→ ASSIGNED TASK A:
In the passage on plain English disclosure, by when are the final mutual fund rules hoped to be in place?

→ READING PASSAGE:
-- Opening Marker --

Under this proposal, every mutual fund would include key information in plain English at the front of the mutual fund prospectus. Like the risk/return summary that is already required at the front of every mutual fund prospectus, this summary would include a fund's investment objectives and its strategies, risks, and costs. It also would include brief information regarding top ten portfolio holdings, investment advisers and portfolio managers, purchase and sale procedures and tax consequences, and how the people who sell the fund are paid. The rule changes would also encourage funds to exploit the Internet's capacity to allow investors to choose the way they view more detailed information. This will make reading a mutual fund prospectus far easier than it is today. And by standardizing the presentation of the essential information, the proposed rules intend to make comparing mutual fund information easier. We hope to have the final rules in place by late summer.

Yet another example of how we're using plain English to help individuals and small business is our proposed new rules to improve the quality of disclosure that investors receive about their investment advisers. The rules we proposed two weeks ago would require investment advisers to give clients a brochure written in plain English. The brochure would also be available on the SEC-sponsored Investment Adviser Public Disclosure web site. It would offer investors clearly presented information about an investment adviser's business practices, conflicts of interest, and disciplinary history.

-- Closing Marker --

→ ASSIGNED TASK B:
Arrange every line of the rows below as a Markdown table with the columns Row and Line, giving each line its row number. Leave out blank lines and the pictures.

[Page images and extracted text]
-- Opening Marker --

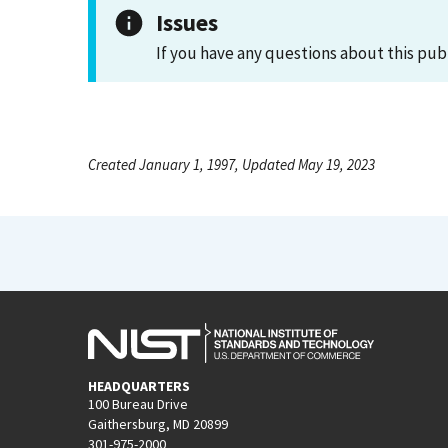
Issues
If you have any questions about this pub
Created January 1, 1997, Updated May 19, 2023
HEADQUARTERS
100 Bureau Drive
Gaithersburg, MD 20899
301-975-2000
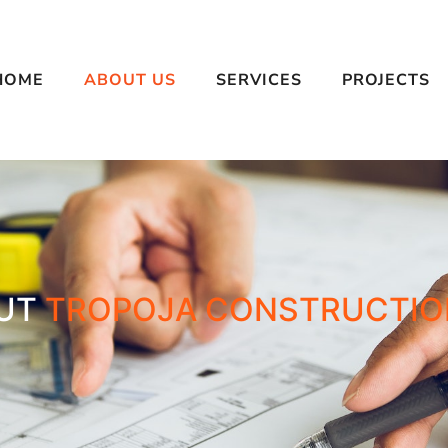
HOME
ABOUT US
SERVICES
PROJECTS
UT
TROPOJA CONSTRUCTIO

-- Closing Marker --

→ REPLY A:
By late summer.

→ REPLY B:
| Row | Line |
|---|---|
| 1 | Issues |
| 2 | If you have any questions about this pub |
| 3 | Created January 1, 1997, Updated May 19, 2023 |
| 4 | HEADQUARTERS |
| 5 | 100 Bureau Drive |
| 6 | Gaithersburg, MD 20899 |
| 7 | 301-975-2000 |
| 8 | HOME |
| 9 | ABOUT US |
| 10 | SERVICES |
| 11 | PROJECTS |
| 12 | UT |
| 13 | TROPOJA CONSTRUCTIO |